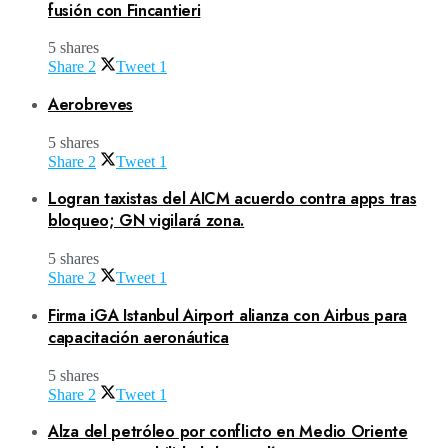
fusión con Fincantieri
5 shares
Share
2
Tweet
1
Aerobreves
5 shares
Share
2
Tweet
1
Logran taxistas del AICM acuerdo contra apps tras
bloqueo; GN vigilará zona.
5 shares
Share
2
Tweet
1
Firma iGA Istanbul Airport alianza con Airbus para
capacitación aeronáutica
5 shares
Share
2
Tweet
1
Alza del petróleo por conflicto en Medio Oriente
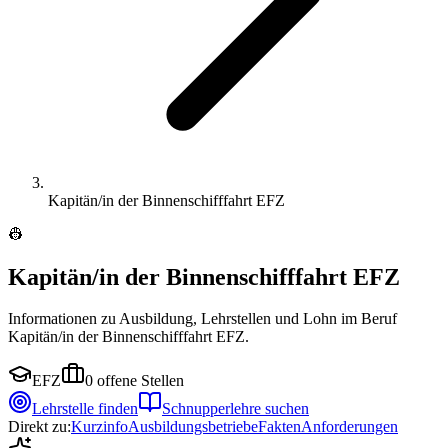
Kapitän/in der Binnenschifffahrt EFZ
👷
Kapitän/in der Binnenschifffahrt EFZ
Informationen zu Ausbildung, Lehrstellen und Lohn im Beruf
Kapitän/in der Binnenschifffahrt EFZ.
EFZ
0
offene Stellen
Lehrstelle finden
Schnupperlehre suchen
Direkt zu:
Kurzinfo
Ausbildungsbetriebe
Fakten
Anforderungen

---

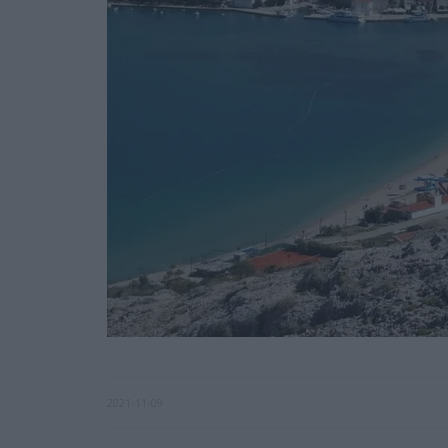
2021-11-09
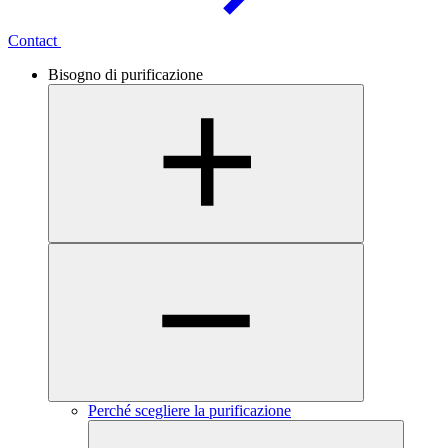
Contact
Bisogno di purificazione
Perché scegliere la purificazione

### WORK INSTRUCTION
Which lines in the items above contain the string "purificazione"? Pick out and copy each of them. Uppercase and lowercase count as different.

### ANSWER TO THE PROBLEM
Bisogno di purificazione
Perché scegliere la purificazione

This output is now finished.